Il avait oublié son anniversaire, dans les beaux jours, c’était elle, qui lui présentant sa joue, le lui remémorait. Le lendemain, il fut stupéfait de ne pas retrouver la pierre tombale de sa bien-aimée au cimetière. Il se perdait dans un cimetière où il avait jadis creusé des fosses. Sur ce chemin sans fin, même les noms sur les épitaphes ne lui disaient rien. «L’Alzheimer, pensa-t-il,  abattu…  Je suis malade. J’ai trop de mélancolie en moi. Je dois me faire aider.»  Mais ce n’était là que des pensées fugitives. Cette mélancolie qui le rongeait, l’avait arraché à sa vie rangée, avait semé le désordre dans sa chair, puis au plus profond de son être, elle  avait érodé ce qui lui restait de courage... Comme si la tête à la lune, couché dans la  mousse verte, il avait espéré le soleil. 

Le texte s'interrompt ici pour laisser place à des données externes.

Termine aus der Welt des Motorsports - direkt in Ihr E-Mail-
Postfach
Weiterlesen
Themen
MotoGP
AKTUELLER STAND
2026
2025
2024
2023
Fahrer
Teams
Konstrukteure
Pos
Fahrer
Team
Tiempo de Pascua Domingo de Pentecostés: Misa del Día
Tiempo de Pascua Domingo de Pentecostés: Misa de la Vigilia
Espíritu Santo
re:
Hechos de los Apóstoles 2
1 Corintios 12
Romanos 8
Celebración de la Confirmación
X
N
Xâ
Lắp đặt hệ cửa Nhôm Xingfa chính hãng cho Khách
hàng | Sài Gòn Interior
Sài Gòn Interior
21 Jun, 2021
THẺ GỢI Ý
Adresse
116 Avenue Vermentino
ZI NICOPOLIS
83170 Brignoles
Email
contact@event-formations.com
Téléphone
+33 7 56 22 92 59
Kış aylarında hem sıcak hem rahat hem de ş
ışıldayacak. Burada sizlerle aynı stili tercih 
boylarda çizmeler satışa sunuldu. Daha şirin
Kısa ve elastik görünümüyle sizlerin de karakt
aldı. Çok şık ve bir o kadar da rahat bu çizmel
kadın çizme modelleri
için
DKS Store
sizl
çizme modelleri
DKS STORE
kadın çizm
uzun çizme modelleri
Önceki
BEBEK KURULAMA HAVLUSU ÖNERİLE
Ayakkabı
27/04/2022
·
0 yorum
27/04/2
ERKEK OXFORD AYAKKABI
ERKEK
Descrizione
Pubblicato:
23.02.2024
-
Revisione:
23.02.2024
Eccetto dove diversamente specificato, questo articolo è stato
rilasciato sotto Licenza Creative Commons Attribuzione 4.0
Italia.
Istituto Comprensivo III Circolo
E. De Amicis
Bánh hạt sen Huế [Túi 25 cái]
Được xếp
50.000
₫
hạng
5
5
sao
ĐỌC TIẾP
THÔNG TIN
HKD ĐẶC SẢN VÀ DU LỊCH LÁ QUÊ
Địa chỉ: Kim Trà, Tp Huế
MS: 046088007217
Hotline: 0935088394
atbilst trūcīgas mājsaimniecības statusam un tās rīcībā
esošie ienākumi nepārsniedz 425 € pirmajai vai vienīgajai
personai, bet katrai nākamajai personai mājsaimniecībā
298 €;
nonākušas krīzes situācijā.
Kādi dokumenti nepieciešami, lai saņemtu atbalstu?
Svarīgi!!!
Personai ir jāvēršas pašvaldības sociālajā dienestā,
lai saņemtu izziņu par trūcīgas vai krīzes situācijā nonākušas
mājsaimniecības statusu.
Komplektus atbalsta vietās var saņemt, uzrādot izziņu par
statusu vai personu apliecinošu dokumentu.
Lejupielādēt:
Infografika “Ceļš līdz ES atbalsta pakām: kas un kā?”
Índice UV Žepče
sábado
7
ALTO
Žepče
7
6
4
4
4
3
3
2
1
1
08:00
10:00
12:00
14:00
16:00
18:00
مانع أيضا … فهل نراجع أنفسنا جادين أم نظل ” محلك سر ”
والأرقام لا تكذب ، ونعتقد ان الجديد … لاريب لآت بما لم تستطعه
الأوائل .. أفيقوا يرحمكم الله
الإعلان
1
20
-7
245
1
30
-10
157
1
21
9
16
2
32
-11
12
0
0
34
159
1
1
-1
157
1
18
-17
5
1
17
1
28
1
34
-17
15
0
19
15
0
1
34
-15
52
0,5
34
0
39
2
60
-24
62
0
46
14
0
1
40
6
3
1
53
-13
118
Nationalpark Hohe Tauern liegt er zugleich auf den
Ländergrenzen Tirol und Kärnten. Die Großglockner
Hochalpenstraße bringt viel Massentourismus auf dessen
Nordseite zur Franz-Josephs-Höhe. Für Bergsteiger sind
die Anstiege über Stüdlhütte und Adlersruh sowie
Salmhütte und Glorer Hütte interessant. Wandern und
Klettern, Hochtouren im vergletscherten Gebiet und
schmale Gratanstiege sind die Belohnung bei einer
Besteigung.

Pendant des semaines, il ne se leva plus que pour se nourrir, il pleura jusqu’à faire mourir le bonheur de soif.  Il fondait à vue d’œil, il ne sortait plus, le téléphone ne fonctionnait plus. Tout avait continué de disparaître autour de lui. Incidemment, il n’avait plus d’amis. Personne pour s’inquiéter de lui, la postière, elle, avait pris l’habitude de lui déposer son courrier à la maison en passant. Courrier qu’il n’ouvrait pas.

Un jour, il se réveilla et fit une chute brutale en bas de son lit. Ses jambes…Jusqu’aux genoux, puis jusqu’aux hanches, et cela remonta encore sous ses yeux apaisés, les mêmes yeux que sa femme eut pour lui, quand elle ne le reconnut plus…  Ce fut le jour choisi par son fils pour revenir demander pardon. Tout ce qu’il trouva, ce fut un lit défait, des couvertures affalées au bas du matelas et une maison tout à fait vide. Presque. Sur le rebord de la fenêtre, là, juste sous ses yeux,  les lunettes que son père déposait là ou là.